-- Goal of the exercise --
State how many lines in the material hold the string "baterias"; nothing besides that number is expected.

....

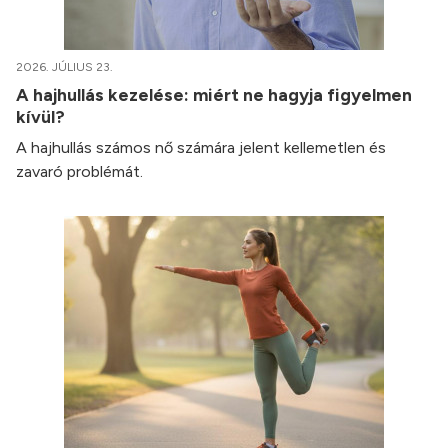
2026. JÚLIUS 23.
A hajhullás kezelése: miért ne hagyja figyelmen
kívül?
A hajhullás számos nő számára jelent kellemetlen és
zavaró problémát.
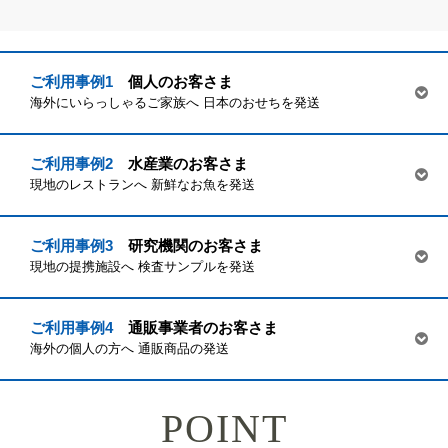
ご利用事例1
個人のお客さま
海外にいらっしゃるご家族へ
日本のおせちを発送
ご利用事例2
水産業のお客さま
現地のレストランへ
新鮮なお魚を発送
ご利用事例3
研究機関のお客さま
現地の提携施設へ
検査サンプルを発送
ご利用事例4
通販事業者のお客さま
海外の個人の方へ
通販商品の発送
POINT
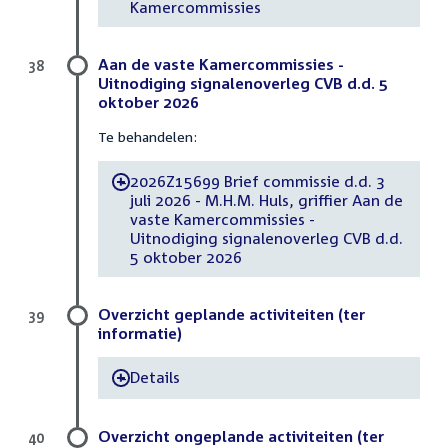
Kamercommissies
Aan de vaste Kamercommissies -
38
Uitnodiging signalenoverleg CVB d.d. 5
oktober 2026
Te behandelen:
2026Z15699 Brief commissie d.d. 3
-
juli 2026 - M.H.M. Huls, griffier Aan de
vaste Kamercommissies -
Uitnodiging signalenoverleg CVB d.d.
5 oktober 2026
Overzicht geplande activiteiten (ter
39
informatie)
Details
-
Overzicht ongeplande activiteiten (ter
40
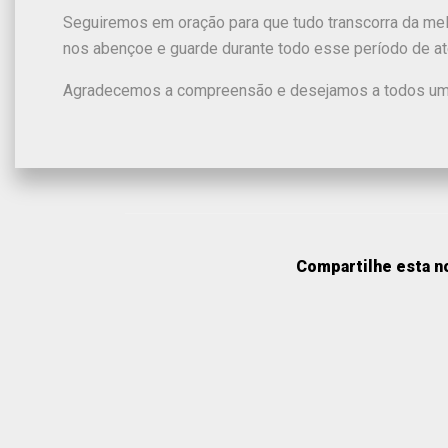
Seguiremos em oração para que tudo transcorra da mel
nos abençoe e guarde durante todo esse período de at
Agradecemos a compreensão e desejamos a todos um 
Compartilhe esta no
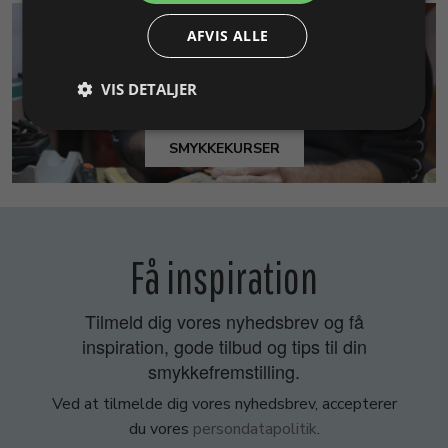
AFVIS ALLE
VIS DETALJER
SMYKKEKURSER
Få inspiration
Tilmeld dig vores nyhedsbrev og få
inspiration, gode tilbud og tips til din
smykkefremstilling.
Ved at tilmelde dig vores nyhedsbrev, accepterer
du vores
persondatapolitik
.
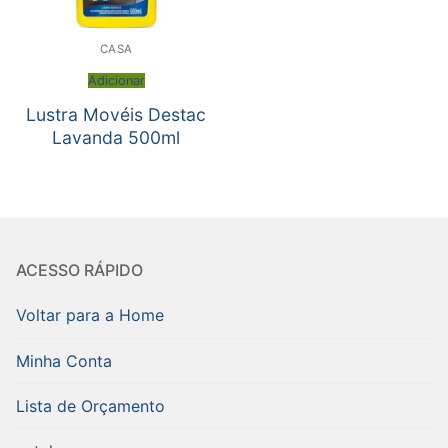
CASA
Adicionar
Lustra Movéis Destac
Lavanda 500ml
ACESSO RÁPIDO
Voltar para a Home
Minha Conta
Lista de Orçamento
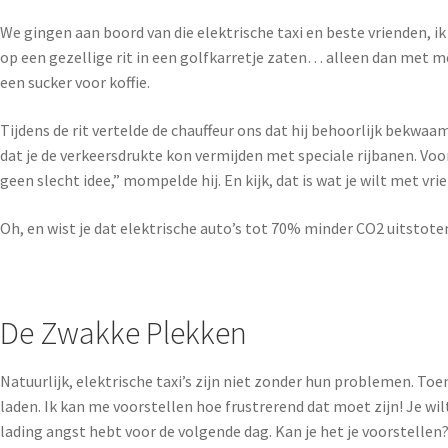
We gingen aan boord van die elektrische taxi en beste vrienden, ik
op een gezellige rit in een golfkarretje zaten… alleen dan met mee
een sucker voor koffie.
Tijdens de rit vertelde de chauffeur ons dat hij behoorlijk bekwaam
dat je de verkeersdrukte kon vermijden met speciale rijbanen. Voor 
geen slecht idee,” mompelde hij. En kijk, dat is wat je wilt met vr
Oh, en wist je dat elektrische auto’s tot 70% minder CO2 uitstot
De Zwakke Plekken
Natuurlijk, elektrische taxi’s zijn niet zonder hun problemen. Toe
laden. Ik kan me voorstellen hoe frustrerend dat moet zijn! Je wilt
lading angst hebt voor de volgende dag. Kan je het je voorstell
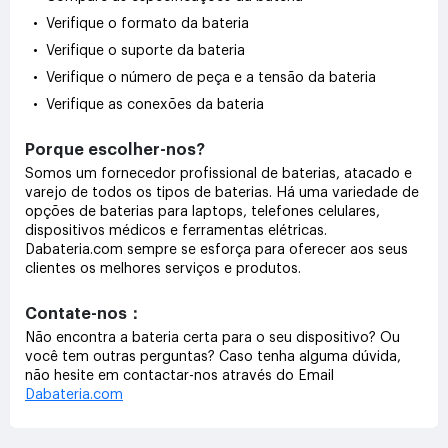
• Verifique o formato da bateria
• Verifique o suporte da bateria
• Verifique o número de peça e a tensão da bateria
• Verifique as conexões da bateria
Porque escolher-nos?
Somos um fornecedor profissional de baterias, atacado e
varejo de todos os tipos de baterias. Há uma variedade de
opções de baterias para laptops, telefones celulares,
dispositivos médicos e ferramentas elétricas.
Dabateria.com sempre se esforça para oferecer aos seus
clientes os melhores serviços e produtos.
Contate-nos：
Não encontra a bateria certa para o seu dispositivo? Ou
você tem outras perguntas? Caso tenha alguma dúvida,
não hesite em contactar-nos através do Email
Dabateria.com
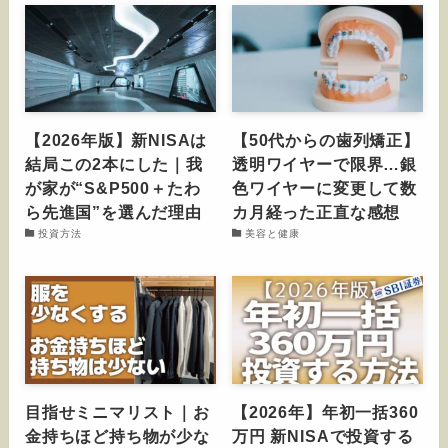
【2026年版】新NISAは
【50代からの歯列矯正】
結局この2本にした｜我
透明ワイヤーで限界…銀
が家が“S&P500＋たわ
色ワイヤーに変更して数
ら先進国”を選んだ理由
カ月経った正直な感想
投資方法
美容と健康
目指せミニマリスト｜お
【2026年】年初一括360
金持ちほど持ち物が少な
万円 新NISAで投資する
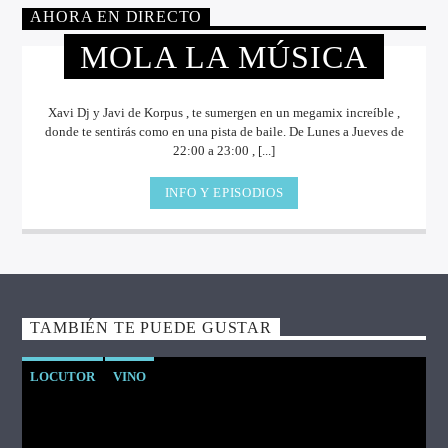
AHORA EN DIRECTO
MOLA LA MÚSICA
Xavi Dj y Javi de Korpus , te sumergen en un megamix increíble ,
donde te sentirás como en una pista de baile. De Lunes a Jueves de
22:00 a 23:00 , [...]
INFO Y EPISODIOS
TAMBIÉN TE PUEDE GUSTAR
LOCUTOR
VINO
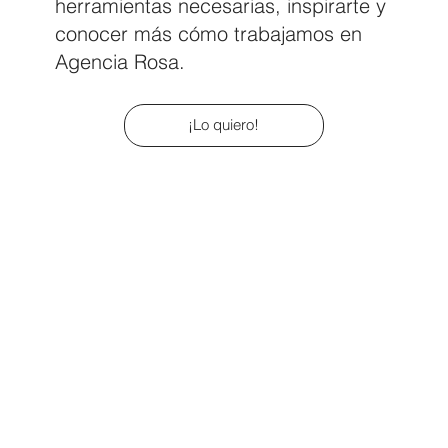
herramientas necesarias, inspirarte y
conocer más cómo trabajamos en
Agencia Rosa.
¡Lo quiero!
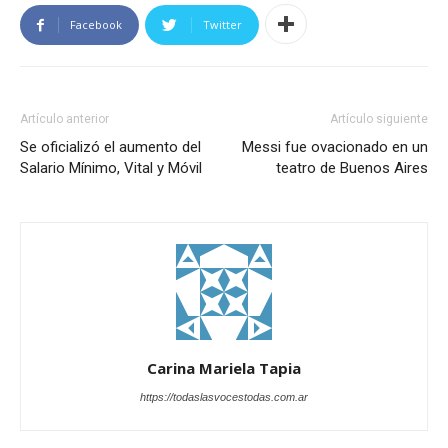
Facebook
Twitter
Artículo anterior
Artículo siguiente
Se oficializó el aumento del
Messi fue ovacionado en un
Salario Mínimo, Vital y Móvil
teatro de Buenos Aires
Carina Mariela Tapia
https://todaslasvocestodas.com.ar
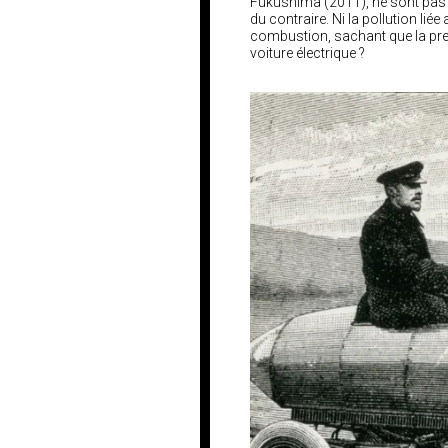
Fukushima (2011), ne sont pas 
du contraire. Ni la pollution l
combustion, sachant que la pre
voiture électrique ?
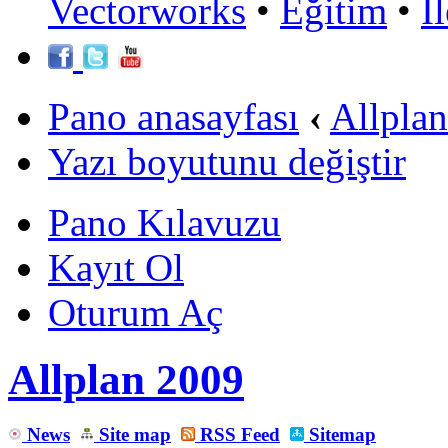
Vectorworks
•
Eğitim
•
İ
Pano anasayfası
‹
Allpla
Yazı boyutunu değiştir
Pano Kılavuzu
Kayıt Ol
Oturum Aç
Allplan 2009
News
Site map
RSS Feed
Sitemap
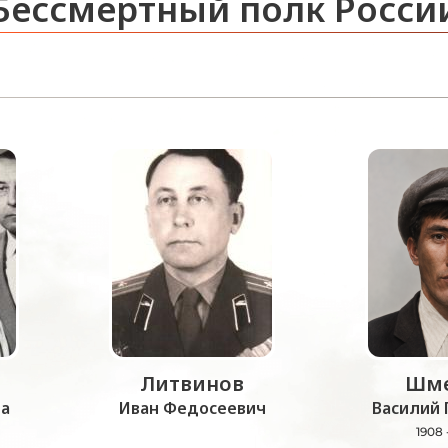
Бессмертный полк Росси
Литвинов
Шме
а
Иван Федосеевич
Василий 
1908 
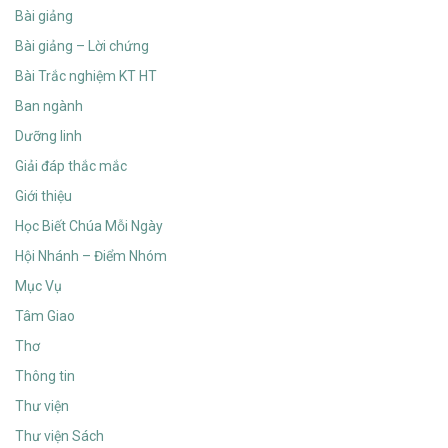
Bài giảng
Bài giảng – Lời chứng
Bài Trắc nghiệm KT HT
Ban ngành
Dưỡng linh
Giải đáp thắc mắc
Giới thiệu
Học Biết Chúa Mỗi Ngày
Hội Nhánh – Điểm Nhóm
Mục Vụ
Tâm Giao
Thơ
Thông tin
Thư viện
Thư viện Sách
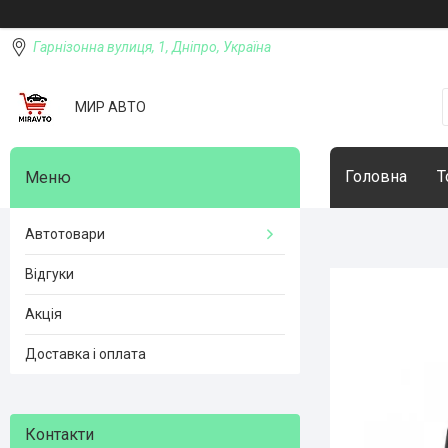
Гарнізонна вулиця, 1, Дніпро, Україна
МИР АВТО
Головна
Т
Автотовари
Відгуки
Акція
Доставка і оплата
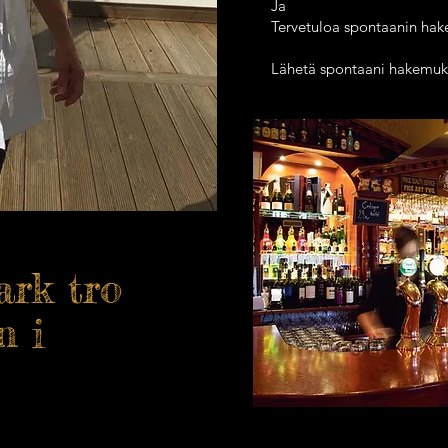
Ja
Tervetuloa spontaanin hak
Lähetä spontaani hakemuks
ark tro
n i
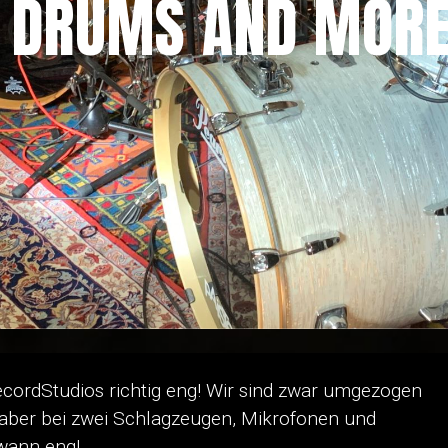
 DRUMS AND MOR
rdStudios richtig eng! Wir sind zwar umgezogen
, aber bei zwei Schlagzeugen, Mikrofonen und
wann eng!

....

-- Solution --
3